The conference also discussed future tobacco control measures, the implementation of Article 19 regarding liability, improving the reporting system of the WHO FCTC, and the Implementation Review Mechanism. Ironically, there were also talks related to the contribution of the WHO FCTC to the promotion and fulfillment of human rights. Yet while harm reduction is actually one of the principles endorsed by the FCTC, apparently also according to the FCTC, tobacco harm reduction is not a human right of the millions of smokers worldwide dying of smoking-related diseases.

COP10 is being followed by the third Meeting of the Parties (MOP3) to the Protocol to Eliminate Illicit Trade in Tobacco Products which is being held this week from Monday, 12 February to Thursday, 15 February 2024. 

Good COP/Bad COP
In response to the exclusion of COP10 (Bad COP), the Taxpayers Protection Alliance (TPA) has organized an inclusive fact-checking gathering, also in Panama.

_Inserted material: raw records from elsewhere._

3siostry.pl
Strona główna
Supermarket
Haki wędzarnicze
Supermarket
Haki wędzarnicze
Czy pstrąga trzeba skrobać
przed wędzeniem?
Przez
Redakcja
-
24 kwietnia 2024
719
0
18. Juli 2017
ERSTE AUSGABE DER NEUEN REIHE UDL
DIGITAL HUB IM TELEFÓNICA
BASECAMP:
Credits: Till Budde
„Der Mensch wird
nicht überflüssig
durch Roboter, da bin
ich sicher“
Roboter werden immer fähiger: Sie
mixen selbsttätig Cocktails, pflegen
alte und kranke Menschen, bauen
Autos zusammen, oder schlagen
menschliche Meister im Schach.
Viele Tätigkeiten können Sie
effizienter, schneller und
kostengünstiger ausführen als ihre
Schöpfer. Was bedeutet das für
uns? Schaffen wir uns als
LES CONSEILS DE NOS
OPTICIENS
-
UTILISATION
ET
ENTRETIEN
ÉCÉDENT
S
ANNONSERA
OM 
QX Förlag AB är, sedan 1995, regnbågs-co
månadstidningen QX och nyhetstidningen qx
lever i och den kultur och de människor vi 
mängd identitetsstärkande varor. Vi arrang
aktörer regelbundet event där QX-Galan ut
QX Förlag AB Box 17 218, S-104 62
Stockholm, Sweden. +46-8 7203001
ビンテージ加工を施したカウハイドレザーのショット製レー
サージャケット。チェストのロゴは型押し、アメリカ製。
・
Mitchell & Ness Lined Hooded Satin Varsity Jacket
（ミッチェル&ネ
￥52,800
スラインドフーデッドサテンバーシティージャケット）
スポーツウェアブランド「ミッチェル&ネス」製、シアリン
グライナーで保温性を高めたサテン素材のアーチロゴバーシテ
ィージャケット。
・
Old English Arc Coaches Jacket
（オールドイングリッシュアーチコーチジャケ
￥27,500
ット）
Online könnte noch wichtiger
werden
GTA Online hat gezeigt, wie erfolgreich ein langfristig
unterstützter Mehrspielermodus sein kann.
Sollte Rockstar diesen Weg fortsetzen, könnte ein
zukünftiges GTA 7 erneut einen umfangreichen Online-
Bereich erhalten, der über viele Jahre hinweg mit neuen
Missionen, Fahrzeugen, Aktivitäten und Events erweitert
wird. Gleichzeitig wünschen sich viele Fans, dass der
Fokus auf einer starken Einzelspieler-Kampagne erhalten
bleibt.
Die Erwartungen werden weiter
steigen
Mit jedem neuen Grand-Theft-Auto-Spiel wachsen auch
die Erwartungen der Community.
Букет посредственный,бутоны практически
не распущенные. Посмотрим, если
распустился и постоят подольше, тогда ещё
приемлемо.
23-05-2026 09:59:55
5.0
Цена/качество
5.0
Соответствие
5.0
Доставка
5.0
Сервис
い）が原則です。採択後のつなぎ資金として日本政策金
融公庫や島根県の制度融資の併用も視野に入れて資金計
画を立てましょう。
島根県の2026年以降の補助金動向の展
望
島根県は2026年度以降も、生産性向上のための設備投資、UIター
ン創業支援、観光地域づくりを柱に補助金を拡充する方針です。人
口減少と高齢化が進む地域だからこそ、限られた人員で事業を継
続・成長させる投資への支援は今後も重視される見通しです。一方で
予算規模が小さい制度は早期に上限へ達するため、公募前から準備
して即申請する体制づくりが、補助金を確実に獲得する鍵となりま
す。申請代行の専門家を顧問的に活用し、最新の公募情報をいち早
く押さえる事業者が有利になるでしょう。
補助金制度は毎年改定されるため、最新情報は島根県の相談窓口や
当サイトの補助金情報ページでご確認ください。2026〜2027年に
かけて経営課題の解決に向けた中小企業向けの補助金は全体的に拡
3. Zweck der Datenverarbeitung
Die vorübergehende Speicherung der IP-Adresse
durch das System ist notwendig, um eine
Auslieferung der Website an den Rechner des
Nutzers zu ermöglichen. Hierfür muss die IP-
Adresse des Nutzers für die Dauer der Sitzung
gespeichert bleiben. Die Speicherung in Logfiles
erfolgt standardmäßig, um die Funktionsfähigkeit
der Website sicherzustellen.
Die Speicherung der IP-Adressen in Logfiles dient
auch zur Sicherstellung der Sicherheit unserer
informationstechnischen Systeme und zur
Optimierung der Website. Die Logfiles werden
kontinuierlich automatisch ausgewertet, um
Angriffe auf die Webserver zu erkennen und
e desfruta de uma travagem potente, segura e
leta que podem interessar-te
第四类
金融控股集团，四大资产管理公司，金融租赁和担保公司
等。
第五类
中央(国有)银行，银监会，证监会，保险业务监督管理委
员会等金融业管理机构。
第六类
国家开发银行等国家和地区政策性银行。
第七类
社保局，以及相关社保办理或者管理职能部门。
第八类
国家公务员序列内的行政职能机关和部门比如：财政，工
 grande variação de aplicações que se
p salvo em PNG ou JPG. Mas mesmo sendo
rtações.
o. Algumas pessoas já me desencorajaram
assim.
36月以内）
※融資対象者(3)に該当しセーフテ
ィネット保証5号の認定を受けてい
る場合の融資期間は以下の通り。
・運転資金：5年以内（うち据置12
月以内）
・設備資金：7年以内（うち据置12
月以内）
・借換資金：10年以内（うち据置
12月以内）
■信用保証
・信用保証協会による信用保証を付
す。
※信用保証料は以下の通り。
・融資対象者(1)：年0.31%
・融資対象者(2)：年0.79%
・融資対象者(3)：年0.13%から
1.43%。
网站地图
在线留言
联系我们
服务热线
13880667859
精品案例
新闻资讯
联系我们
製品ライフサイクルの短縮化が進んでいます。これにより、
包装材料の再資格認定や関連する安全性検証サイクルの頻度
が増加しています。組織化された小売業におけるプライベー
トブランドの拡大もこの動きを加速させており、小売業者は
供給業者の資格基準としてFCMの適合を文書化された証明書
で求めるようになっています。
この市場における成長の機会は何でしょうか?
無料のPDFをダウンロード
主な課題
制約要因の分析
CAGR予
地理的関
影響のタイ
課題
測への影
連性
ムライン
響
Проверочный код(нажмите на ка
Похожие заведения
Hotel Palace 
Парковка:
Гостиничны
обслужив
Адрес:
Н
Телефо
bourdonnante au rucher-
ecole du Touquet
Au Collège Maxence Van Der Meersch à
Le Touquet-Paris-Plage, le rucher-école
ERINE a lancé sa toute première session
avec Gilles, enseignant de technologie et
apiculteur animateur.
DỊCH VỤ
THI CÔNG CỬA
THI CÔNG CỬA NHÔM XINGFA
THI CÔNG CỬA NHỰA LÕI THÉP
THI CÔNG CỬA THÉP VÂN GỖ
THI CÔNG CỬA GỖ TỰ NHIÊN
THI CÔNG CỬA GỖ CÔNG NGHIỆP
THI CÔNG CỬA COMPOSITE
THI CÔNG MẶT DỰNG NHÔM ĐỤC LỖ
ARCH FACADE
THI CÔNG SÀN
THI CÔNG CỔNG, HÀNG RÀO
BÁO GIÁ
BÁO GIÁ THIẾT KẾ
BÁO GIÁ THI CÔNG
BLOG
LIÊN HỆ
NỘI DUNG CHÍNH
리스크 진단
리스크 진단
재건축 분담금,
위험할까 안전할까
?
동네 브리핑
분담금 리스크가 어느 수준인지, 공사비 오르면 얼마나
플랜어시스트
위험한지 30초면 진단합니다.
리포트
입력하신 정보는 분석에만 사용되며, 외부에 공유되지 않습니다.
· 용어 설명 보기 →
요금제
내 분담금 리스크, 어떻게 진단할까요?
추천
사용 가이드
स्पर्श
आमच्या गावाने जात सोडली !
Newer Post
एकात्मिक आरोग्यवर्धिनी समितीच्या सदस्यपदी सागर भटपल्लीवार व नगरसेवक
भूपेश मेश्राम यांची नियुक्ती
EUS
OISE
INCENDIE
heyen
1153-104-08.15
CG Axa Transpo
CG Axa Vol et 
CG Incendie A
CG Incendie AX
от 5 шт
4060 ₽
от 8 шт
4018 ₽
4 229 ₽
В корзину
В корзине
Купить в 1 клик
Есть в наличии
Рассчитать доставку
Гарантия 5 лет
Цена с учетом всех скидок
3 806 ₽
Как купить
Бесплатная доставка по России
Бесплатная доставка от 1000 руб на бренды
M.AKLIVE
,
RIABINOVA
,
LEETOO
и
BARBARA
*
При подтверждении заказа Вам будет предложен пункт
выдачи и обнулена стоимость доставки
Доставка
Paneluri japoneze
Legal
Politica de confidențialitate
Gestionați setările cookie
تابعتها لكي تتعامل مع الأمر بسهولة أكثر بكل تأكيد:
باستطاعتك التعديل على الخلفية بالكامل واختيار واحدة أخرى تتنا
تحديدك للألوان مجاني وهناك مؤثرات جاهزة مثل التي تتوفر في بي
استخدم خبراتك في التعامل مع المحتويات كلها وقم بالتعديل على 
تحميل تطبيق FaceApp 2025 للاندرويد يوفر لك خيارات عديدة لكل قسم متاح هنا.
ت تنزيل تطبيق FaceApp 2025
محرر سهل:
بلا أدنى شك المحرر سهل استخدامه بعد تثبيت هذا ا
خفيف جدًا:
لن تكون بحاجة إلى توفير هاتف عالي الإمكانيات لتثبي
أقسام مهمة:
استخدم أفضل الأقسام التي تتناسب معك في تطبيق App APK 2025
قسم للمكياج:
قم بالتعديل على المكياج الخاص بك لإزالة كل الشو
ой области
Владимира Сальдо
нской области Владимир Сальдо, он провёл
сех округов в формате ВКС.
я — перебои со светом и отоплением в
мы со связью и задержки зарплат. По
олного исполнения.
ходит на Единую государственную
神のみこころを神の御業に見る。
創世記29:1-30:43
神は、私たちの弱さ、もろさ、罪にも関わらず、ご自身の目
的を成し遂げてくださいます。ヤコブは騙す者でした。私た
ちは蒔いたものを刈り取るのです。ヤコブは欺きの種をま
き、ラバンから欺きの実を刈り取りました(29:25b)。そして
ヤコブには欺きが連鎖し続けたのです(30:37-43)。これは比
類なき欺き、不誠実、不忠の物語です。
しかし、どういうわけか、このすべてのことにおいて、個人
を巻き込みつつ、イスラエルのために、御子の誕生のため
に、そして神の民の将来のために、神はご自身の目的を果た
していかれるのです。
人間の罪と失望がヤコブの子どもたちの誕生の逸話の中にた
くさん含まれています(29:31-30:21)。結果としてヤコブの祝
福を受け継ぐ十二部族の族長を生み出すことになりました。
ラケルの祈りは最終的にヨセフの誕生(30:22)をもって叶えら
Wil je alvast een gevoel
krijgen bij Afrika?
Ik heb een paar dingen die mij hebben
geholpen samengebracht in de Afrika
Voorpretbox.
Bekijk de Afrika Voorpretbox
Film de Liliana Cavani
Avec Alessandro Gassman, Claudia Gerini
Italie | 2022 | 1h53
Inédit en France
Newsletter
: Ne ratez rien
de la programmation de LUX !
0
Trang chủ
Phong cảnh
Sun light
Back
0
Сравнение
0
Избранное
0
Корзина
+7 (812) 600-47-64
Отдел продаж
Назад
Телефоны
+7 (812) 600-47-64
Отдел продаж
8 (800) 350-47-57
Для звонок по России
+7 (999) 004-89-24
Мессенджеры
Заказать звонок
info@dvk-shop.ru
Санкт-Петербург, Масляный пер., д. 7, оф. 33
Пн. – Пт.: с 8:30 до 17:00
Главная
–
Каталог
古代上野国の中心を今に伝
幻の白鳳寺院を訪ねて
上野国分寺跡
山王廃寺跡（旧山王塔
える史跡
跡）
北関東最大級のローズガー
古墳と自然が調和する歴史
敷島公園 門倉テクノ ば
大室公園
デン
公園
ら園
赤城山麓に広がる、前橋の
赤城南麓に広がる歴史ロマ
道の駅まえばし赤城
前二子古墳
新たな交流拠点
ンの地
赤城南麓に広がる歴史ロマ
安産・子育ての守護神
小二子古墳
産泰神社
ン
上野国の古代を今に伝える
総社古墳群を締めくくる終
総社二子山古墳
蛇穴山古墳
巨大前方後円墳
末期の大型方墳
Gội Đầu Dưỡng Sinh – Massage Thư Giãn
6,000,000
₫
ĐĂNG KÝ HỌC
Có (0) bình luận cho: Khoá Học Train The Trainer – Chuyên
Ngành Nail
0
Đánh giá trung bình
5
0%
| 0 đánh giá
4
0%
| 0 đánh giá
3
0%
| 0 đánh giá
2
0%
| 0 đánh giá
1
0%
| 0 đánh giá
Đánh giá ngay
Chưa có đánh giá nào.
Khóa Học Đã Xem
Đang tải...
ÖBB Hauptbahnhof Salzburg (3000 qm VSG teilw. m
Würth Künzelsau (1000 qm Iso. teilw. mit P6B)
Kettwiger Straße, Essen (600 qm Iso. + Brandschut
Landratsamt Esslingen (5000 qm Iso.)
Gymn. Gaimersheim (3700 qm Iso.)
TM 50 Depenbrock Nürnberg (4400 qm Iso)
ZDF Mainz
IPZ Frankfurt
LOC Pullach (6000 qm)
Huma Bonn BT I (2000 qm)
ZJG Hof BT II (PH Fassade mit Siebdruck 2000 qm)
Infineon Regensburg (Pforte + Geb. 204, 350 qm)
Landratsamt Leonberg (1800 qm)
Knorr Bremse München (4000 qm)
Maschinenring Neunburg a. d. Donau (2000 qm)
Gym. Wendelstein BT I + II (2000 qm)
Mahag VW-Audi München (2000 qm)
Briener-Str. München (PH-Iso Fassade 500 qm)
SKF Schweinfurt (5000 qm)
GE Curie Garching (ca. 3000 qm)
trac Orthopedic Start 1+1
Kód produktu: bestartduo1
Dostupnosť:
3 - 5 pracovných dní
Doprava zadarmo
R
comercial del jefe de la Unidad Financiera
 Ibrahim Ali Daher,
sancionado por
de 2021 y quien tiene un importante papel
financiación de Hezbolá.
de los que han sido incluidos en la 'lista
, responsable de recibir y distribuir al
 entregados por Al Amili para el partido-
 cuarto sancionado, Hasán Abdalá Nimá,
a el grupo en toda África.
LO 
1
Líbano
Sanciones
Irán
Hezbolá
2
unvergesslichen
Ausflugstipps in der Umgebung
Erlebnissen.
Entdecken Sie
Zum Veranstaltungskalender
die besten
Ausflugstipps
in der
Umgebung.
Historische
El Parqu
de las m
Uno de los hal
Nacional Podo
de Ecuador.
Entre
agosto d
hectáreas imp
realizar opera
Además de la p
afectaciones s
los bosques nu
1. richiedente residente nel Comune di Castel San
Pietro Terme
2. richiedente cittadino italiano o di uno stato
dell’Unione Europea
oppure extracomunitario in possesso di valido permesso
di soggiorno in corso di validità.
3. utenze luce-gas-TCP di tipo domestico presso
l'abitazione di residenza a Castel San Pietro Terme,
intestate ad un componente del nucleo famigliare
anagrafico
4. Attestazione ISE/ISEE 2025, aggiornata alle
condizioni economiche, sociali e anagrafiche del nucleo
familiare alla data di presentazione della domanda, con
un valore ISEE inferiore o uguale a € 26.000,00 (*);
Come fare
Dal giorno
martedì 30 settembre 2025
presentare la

Known as the “Conference of the People (Good COP),” the event enlisted renowned experts in the fields of THR and smoking cessation, as well as consumers, to discuss tobacco-related issues in parallel with the discussions taking place at COP10.

The Conference of the People acted as a launching platform for a more extensive alliance of taxpayer, free-market, and harm reduction organizations. Its purpose was to counter the narrative presented by the FCTC Secretariat and specifically tackle issues raised during COP. Throughout each day of the conference, the experts, which included Greek cardiologist and researcher Dr. Konstantinos Farsalinos and Italian respiratory physician and expert Dr. Ricardo Polosa, convened to provide real-time responses to COP proceedings.